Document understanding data
====================
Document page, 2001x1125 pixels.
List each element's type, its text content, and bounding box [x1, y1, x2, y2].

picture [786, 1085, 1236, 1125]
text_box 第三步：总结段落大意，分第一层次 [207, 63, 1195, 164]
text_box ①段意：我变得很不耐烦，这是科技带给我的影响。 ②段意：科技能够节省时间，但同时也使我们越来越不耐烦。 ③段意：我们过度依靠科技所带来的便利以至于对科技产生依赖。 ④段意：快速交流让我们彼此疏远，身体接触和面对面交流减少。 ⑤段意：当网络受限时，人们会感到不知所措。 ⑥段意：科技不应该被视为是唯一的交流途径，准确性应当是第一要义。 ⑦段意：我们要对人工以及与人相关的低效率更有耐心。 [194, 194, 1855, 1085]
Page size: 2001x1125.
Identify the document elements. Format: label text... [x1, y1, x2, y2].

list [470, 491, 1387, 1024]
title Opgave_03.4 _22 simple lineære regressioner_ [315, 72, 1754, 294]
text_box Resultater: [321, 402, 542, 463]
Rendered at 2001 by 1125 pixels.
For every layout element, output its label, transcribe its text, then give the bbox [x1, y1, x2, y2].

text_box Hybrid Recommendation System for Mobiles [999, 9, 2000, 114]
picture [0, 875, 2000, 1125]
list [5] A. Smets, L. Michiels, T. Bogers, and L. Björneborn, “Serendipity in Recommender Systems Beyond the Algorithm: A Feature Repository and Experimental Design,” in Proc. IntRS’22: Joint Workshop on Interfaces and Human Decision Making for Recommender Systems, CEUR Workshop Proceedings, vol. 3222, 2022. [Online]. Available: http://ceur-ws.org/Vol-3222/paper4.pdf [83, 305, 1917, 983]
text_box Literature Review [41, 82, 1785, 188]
====================
▸ WHAT NEEDS TO BE DONE: Your task is to list each line of the records with the word "pixels".

▸ THE ANSWER:
Document page, 2001x1125 pixels.
Rendered at 2001 by 1125 pixels.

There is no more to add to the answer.